# Selected excerpt:
Regulatory: Having employees perform work in California can be risky business

The state’s unique workplace laws can pose serious liability risks for the unaware

Doing business in California is an important strategic objective for many companies. But as enticing as California’s economy may be, its unique employment laws can pose serious liability risks for the unaware.  

1. Wage and hour. One need look no further than the wage and hour arena to understand this point. Several new or recently litigated California wage and hour requirements showcase the importance of developing targeted California employment policies.

  • Vacation. The law regarding paid vacation is a perfect example: Under federal law, and in most other states, employers may adopt so-called “use-it-or-lose-it” policies whereby employees forfeit any unused vacation at year’s end. By contrast, California’s Labor Code defines vacation as “wages,” and California courts have prohibited policies that result in any forfeiture of vacation. 
  • Suitable seating. California employers must provide employees with suitable seating when the nature of the work reasonably permits. If a particular position does not permit sitting down, employers must nonetheless provide seats for employees when they are not actively engaged in their duties. Although the law has been largely ignored for decades, many large employers have recently fallen victim to representative lawsuits (brought pursuant to yet another unique California law, the Private Attorney General’s Act, which allows employees to file claims seeking sizeable penalties for violations of various provisions of the California Labor Code).

# Required action 1:
According to the article on California workplace laws, why can't a California employer adopt a "use-it-or-lose-it" vacation policy? Answer in one to three sentences.
# Required action 2:
Extend the article on California workplace laws, picking up right after its last sentence about suitable-seating lawsuits.
The records below the article come from a separate source and are unrelated to it.

# Data under study:
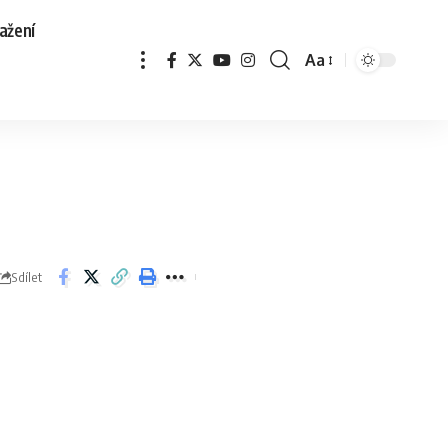
ažení
Aa
Sdílet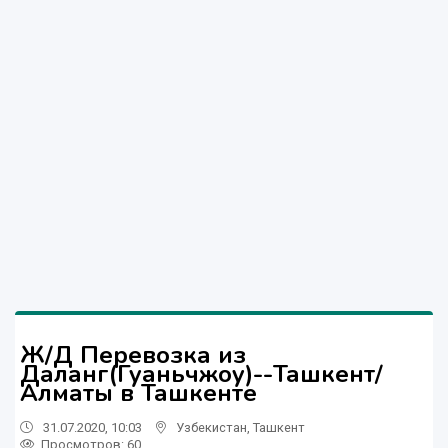
Ж/Д Перевозка из
Даланг(Гуаньчжоу)--Ташкент/
Алматы в Ташкенте
31.07.2020, 10:03
Узбекистан
,
Ташкент
Просмотров: 60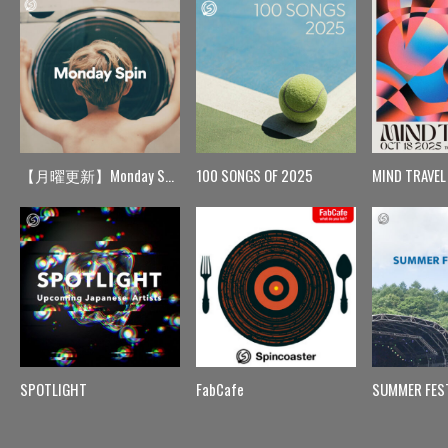
【月曜更新】Monday Spin
100 SONGS OF 2025
MIND TRAVEL
SPOTLIGHT
FabCafe
SUMMER FES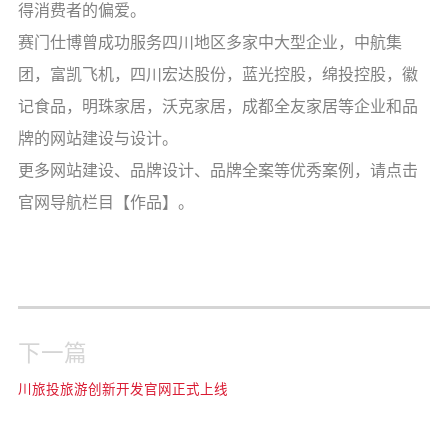
得消费者的偏爱。
赛门仕博曾成功服务四川地区多家中大型企业，中航集
团，富凯飞机，四川宏达股份，蓝光控股，绵投控股，徽
记食品，明珠家居，沃克家居，成都全友家居等企业和品
牌的网站建设与设计。
更多网站建设、品牌设计、品牌全案等优秀案例，请点击
官网导航栏目【作品】。
下一篇
川旅投旅游创新开发官网正式上线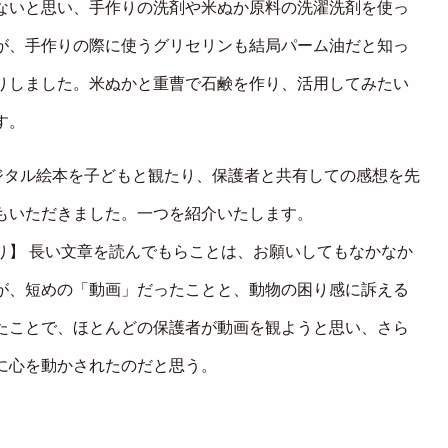
ないと思い、手作りの洗剤や米ぬか原料の洗濯洗剤を使っ
が、手作りの際に使うグリセリンも結局パーム油だと知っ
りしました。米ぬかと重曹で石鹸を作り、活用してみたい
す。
デジタル絵本を子どもと観たり、保護者と共有しての感想を先
もいただきました。一つを紹介いたします。
り】 長い文章を読んでもらことは、お願いしてもなかなか
が、短めの「動画」だったことと、動物の困り感に訴える
たことで、ほとんどの保護者が動画を観ようと思い、さら
に心を動かされたのだと思う。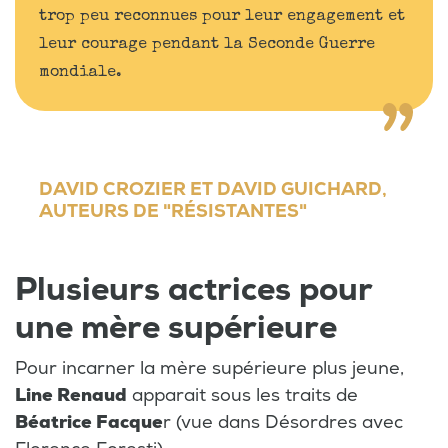
trop peu reconnues pour leur engagement et
leur courage pendant la Seconde Guerre
mondiale.
DAVID CROZIER ET DAVID GUICHARD,
AUTEURS DE "RÉSISTANTES"
Plusieurs actrices pour
une mère supérieure
Pour incarner la mère supérieure plus jeune,
Line Renaud
apparait sous les traits de
Béatrice Facque
r (vue dans Désordres avec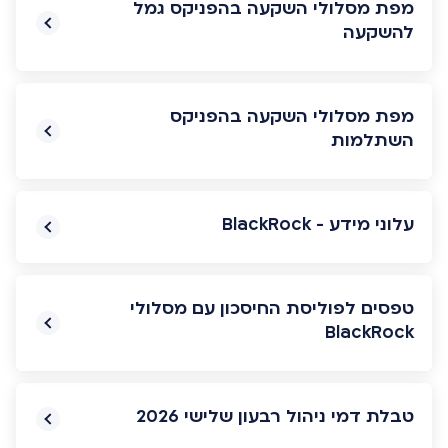
מפת מסלולי השקעה בהפניקס גמל
להשקעה
מפת מסלולי השקעה בהפניקס
השתלמות
עלוני מידע - BlackRock
טפסים לפוליסת החיסכון עם מסלולי
BlackRock
טבלת דמי ניהול רבעון שלישי 2026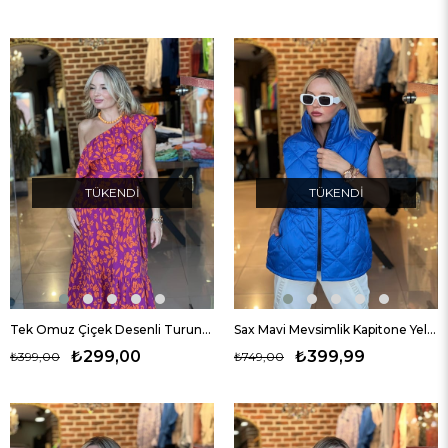
TÜKENDI
TÜKENDI
Tek Omuz Çiçek Desenli Turuncu Elbise
Sax Mavi Mevsimlik Kapitone Yelek
₺299,00
₺399,99
₺399,00
₺749,00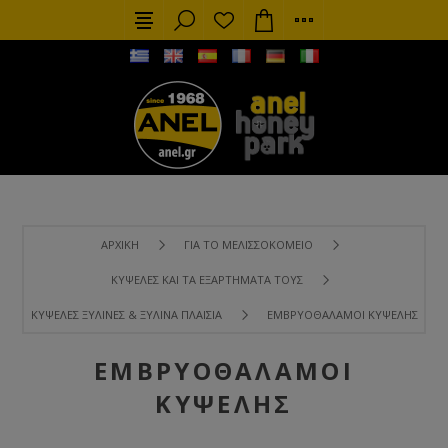
ΑΡΧΙΚΉ
ΓΙΑ ΤΟ ΜΕΛΙΣΣΟΚΟΜΕΊΟ
ΚΥΨΈΛΕΣ ΚΑΙ ΤΑ ΕΞΑΡΤΉΜΑΤΑ ΤΟΥΣ
ΚΥΨΈΛΕΣ ΞΎΛΙΝΕΣ & ΞΎΛΙΝΑ ΠΛΑΊΣΙΑ
ΕΜΒΡΥΟΘΆΛΑΜΟΙ ΚΥΨΈΛΗΣ
ΕΜΒΡΥΟΘΆΛΑΜΟΙ
ΚΥΨΈΛΗΣ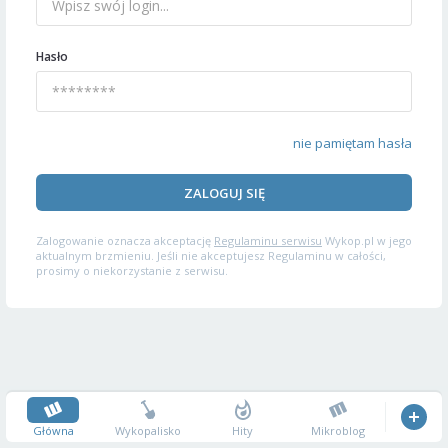
Hasło
nie pamiętam hasła
ZALOGUJ SIĘ
Zalogowanie oznacza akceptację
Regulaminu serwisu
Wykop.pl w jego
aktualnym brzmieniu. Jeśli nie akceptujesz Regulaminu w całości,
prosimy o niekorzystanie z serwisu.
Główna
Wykopalisko
Hity
Mikroblog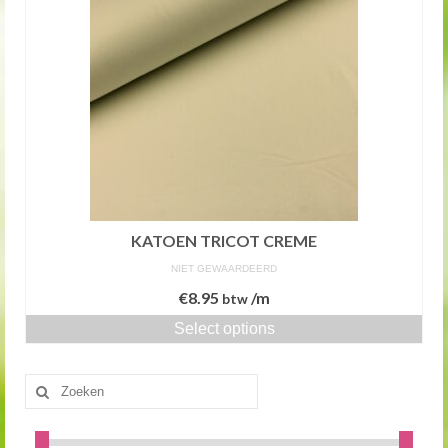
KATOEN TRICOT CREME
NIET GEWAARDEERD
€
8.95
/m
btw
Select options
Zoeken
naar: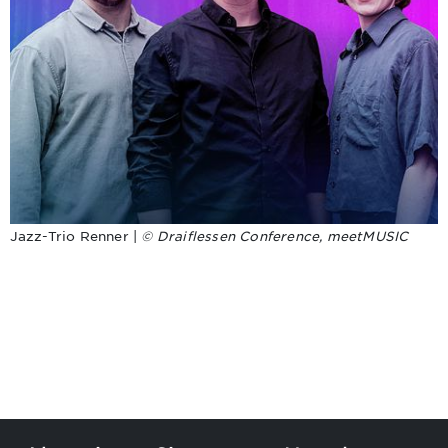
Jazz-Trio Renner |
© Draiflessen Conference, meetMUSIC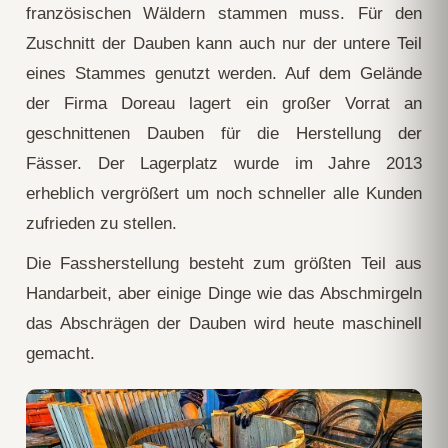
französischen Wäldern stammen muss. Für den
Zuschnitt der Dauben kann auch nur der untere Teil
eines Stammes genutzt werden. Auf dem Gelände
der Firma Doreau lagert ein großer Vorrat an
geschnittenen Dauben für die Herstellung der
Fässer. Der Lagerplatz wurde im Jahre 2013
erheblich vergrößert um noch schneller alle Kunden
zufrieden zu stellen.
Die Fassherstellung besteht zum größten Teil aus
Handarbeit, aber einige Dinge wie das Abschmirgeln
das Abschrägen der Dauben wird heute maschinell
gemacht.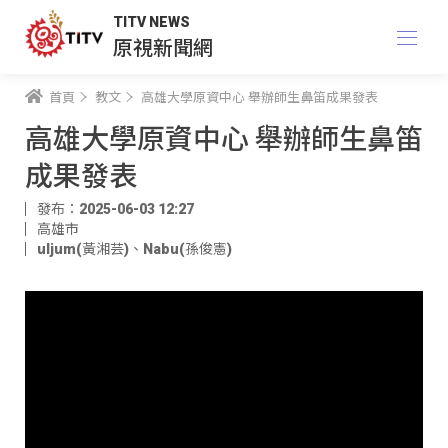
TITV NEWS
原視新聞網
首頁
教文
高雄大學原資中心 舉辦師生鼻笛成果發表
高雄大學原資中心 舉辦師生鼻笛
成果發表
發布：2025-06-03 12:27
高雄市
uljum(黃湘芸)
、
Nabu(孫俊憲)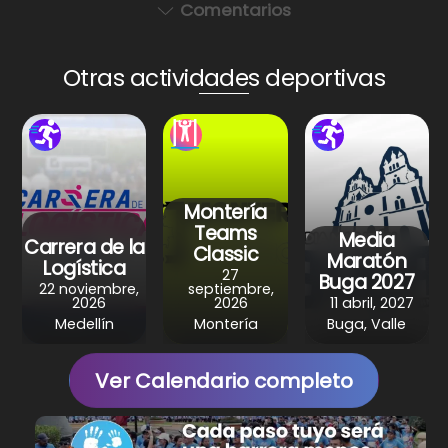
a
c
er
e
ar
Comentarios
ts
e
e
gr
e
A
b
st
a
Otras actividades deportivas
p
o
m
p
o
k
Montería
Teams
Media
Carrera de la
Classic
Maratón
Logística
27
Buga 2027
22 noviembre,
septiembre,
2026
2026
11 abril, 2027
Medellín
Montería
Buga, Valle
Ver Calendario completo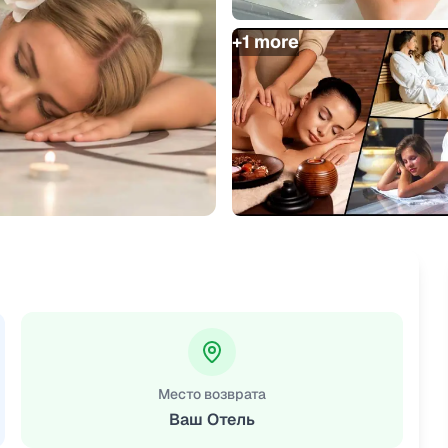
+
1
more
Место возврата
Ваш Отель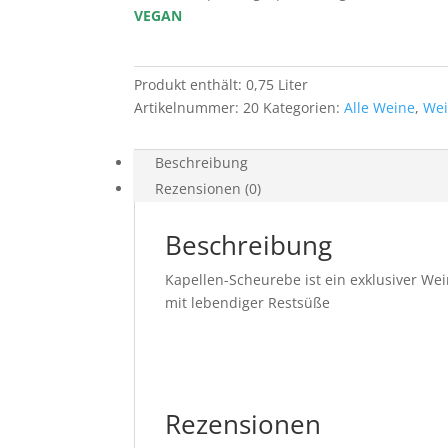
VEGAN
Produkt enthält: 0,75
Liter
Artikelnummer:
20
Kategorien:
Alle Weine
,
Wei
Beschreibung
Rezensionen (0)
Beschreibung
Kapellen-Scheurebe ist ein exklusiver We
mit lebendiger Restsüße
Rezensionen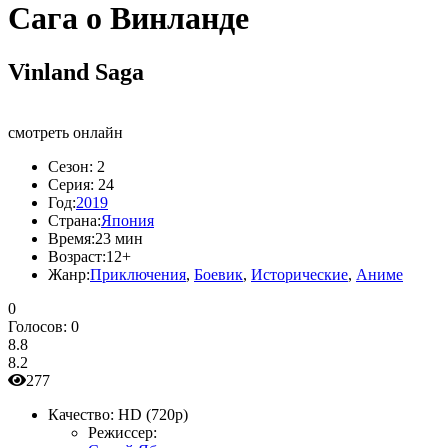
Сага о Винланде
Vinland Saga
смотреть онлайн
Сезон:
2
Серия:
24
Год:
2019
Страна:
Япония
Время:
23 мин
Возраст:
12+
Жанр:
Приключения
,
Боевик
,
Исторические
,
Аниме
0
Голосов:
0
8.8
8.2
277
Качество:
HD (720p)
Режиссер: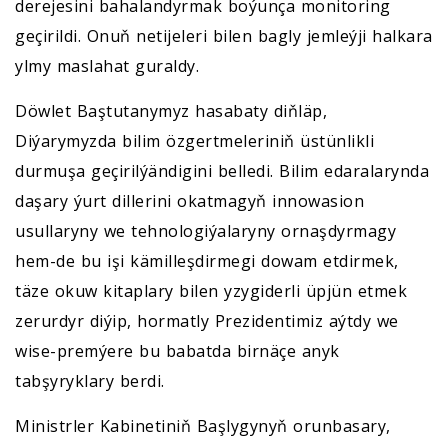
derejesini bahalandyrmak boýunça monitoring
geçirildi. Onuň netijeleri bilen bagly jemleýji halkara
ylmy maslahat guraldy.
Döwlet Baştutanymyz hasabaty diňläp,
Diýarymyzda bilim özgertmeleriniň üstünlikli
durmuşa geçirilýändigini belledi. Bilim edaralarynda
daşary ýurt dillerini okatmagyň innowasion
usullaryny we tehnologiýalaryny ornaşdyrmagy
hem-de bu işi kämilleşdirmegi dowam etdirmek,
täze okuw kitaplary bilen yzygiderli üpjün etmek
zerurdyr diýip, hormatly Prezidentimiz aýtdy we
wise-premýere bu babatda birnäçe anyk
tabşyryklary berdi.
Ministrler Kabinetiniň Başlygynyň orunbasary,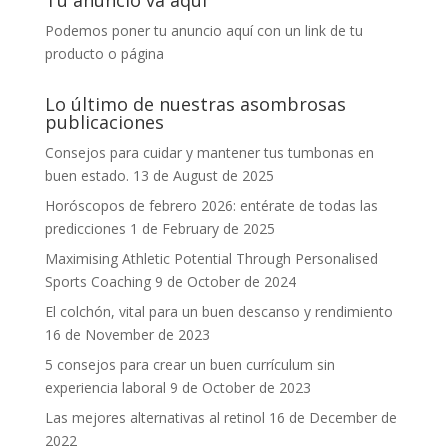
Tu anuncio va aquí
Podemos poner tu anuncio aquí con un link de tu
producto o página
Lo último de nuestras asombrosas
publicaciones
Consejos para cuidar y mantener tus tumbonas en
buen estado.
13 de August de 2025
Horóscopos de febrero 2026: entérate de todas las
predicciones
1 de February de 2025
Maximising Athletic Potential Through Personalised
Sports Coaching
9 de October de 2024
El colchón, vital para un buen descanso y rendimiento
16 de November de 2023
5 consejos para crear un buen currículum sin
experiencia laboral
9 de October de 2023
Las mejores alternativas al retinol
16 de December de
2022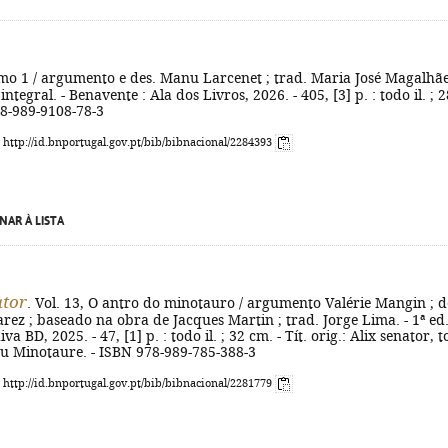
mo 1 / argumento e des. Manu Larcenet ; trad. Maria José Magalhã
 integral. - Benavente : Ala dos Livros, 2026. - 405, [3] p. : todo il. ; 2
78-989-9108-78-3
: http://id.bnportugal.gov.pt/bib/bibnacional/2284393
NAR À LISTA
ator
. Vol. 13, O antro do minotauro / argumento Valérie Mangin ; d
ez ; baseado na obra de Jacques Martin ; trad. Jorge Lima. - 1ª ed.
va BD, 2025. - 47, [1] p. : todo il. ; 32 cm. - Tít. orig.: Alix senator, 
du Minotaure. - ISBN 978-989-785-388-3
: http://id.bnportugal.gov.pt/bib/bibnacional/2281779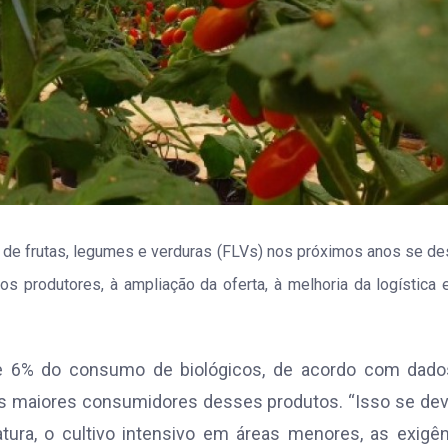
 de frutas, legumes e verduras (FLVs) nos próximos anos se de
 produtores, à ampliação da oferta, à melhoria da logística 
de 6% do consumo de biológicos, de acordo com dado
os maiores consumidores desses produtos. “Isso se de
ura, o cultivo intensivo em áreas menores, as exigê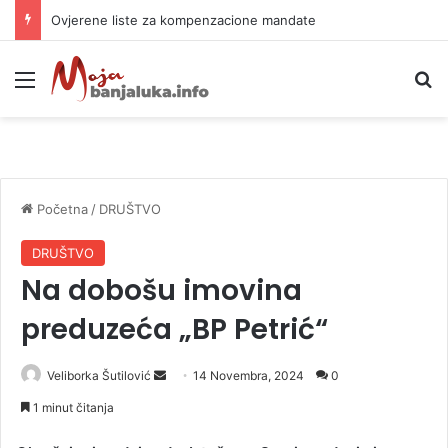
Ovjerene liste za kompenzacione mandate
Meni
P
Početna
/
DRUŠTVO
DRUŠTVO
Na dobošu imovina
preduzeća „BP Petrić“
Veliborka Šutilović
S
14 Novembra, 2024
0
e
1 minut čitanja
n
d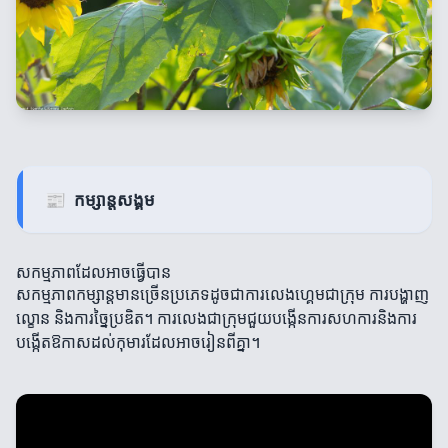
📰
កម្សាន្តសង្គម
សកម្មភាពដែលអាចធ្វើបាន
សកម្មភាពកម្សាន្តមានច្រើនប្រភេទដូចជាការលេងហ្គេមជាក្រុម ការបង្ហាញ
ល្ខោន និងការច្នៃប្រឌិត។ ការលេងជាក្រុមជួយបង្កើនការសហការនិងការ
បង្កើតឱកាសដល់កុមារដែលអាចរៀនពីគ្នា។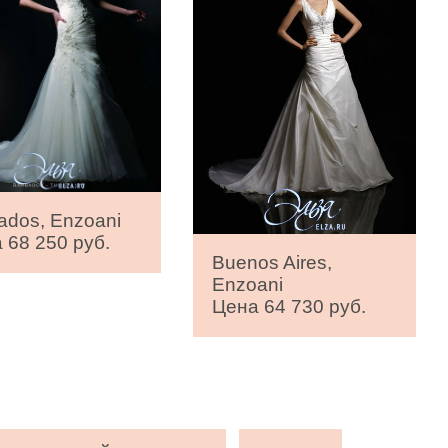
ados, Enzoani
 68 250 руб.
Buenos Aires,
Enzoani
Цена 64 730 руб.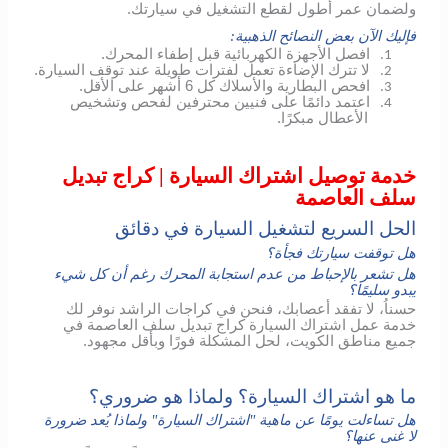
ولضمان عمر أطول لقطع التشغيل في سيارتك.
فإليك الآن بعض النصائح الذهبية:
افصل الأجهزة الكهربائية قبل إطفاء المحرك.
1.
لا تترك الإضاءة تعمل لفترات طويلة عند توقف السيارة.
2.
افحص البطارية والأسلاك كل 6 أشهر على الأقل.
3.
اعتمد دائمًا على فنيين محترفين لفحص وتشخيص
4.
الأعطال مبكرًا.
خدمة توصيل اشتراك السيارة | كراج تبديل
سلف العاصمة
الحل السريع لتشغيل السيارة في دقائق
هل توقفت سيارتك فجأة؟
هل تشعر بالإحباط من عدم استجابة المحرك رغم أن كل شيء
يبدو سليمًا؟
حسناُ، لا تفقد أعصابك، فنحن في كراجات الراشد نوفر لك
خدمة عمل اشتراك السيارة كراج تبديل سلف العاصمة في
جميع مناطق الكويت، لحل المشكلة فورًا وبأقل مجهود.
ما هو اشتراك السيارة؟ ولماذا هو ضروري؟
هل تساءلت يومًا عن ماهية "اشتراك السيارة" ولماذا يُعد ضرورة
لا غنى عنها؟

# Written response 1:
California's Labor Code defines vacation as "wages," and California courts have prohibited policies that result in any forfeiture of vacation. A policy under which employees lose unused vacation at year's end would cause such a forfeiture.

# Written response 2:
  • Itemized wage statements. California requires employers to furnish employees with written or electronic itemized wage statements on a bimonthly basis, or in conjunction with wage payments. Such wage statements must contain the following detailed information:

a) Gross wages

b) Net wages

c) Total hours worked (except for overtime exempt employees)

d) The number of piece-rate units earned and the applicable piece rate for employees paid on such a basis

e) All deductions

f) The dates of the pay period

g) The employee's name and the last four digits of his Social Security or employee ID number

h) The name and address of the legal entity that is the employer

i) All applicable hourly rates in effect during the pay period and the number of hours worked at each rate

Employees “injured” by noncompliant wage statements may recover up to $4,000 for   violations. “Injury” is defined broadly to mean simply that the employer has provided inaccurate or incomplete information such that the employee cannot easily determine any of the required items from the wage statement alone.

As these examples suggest, the importance of ensuring compliance with California’s unique wage and hour laws cannot be overstressed. And these laws usually apply even to non-California residents who work in California only temporarily. In 2011, the California Supreme Court, in Sullivan v. Oracle, held that California overtime rules applied to days or weeks worked in California by non-residents on a temporary basis for a California employer.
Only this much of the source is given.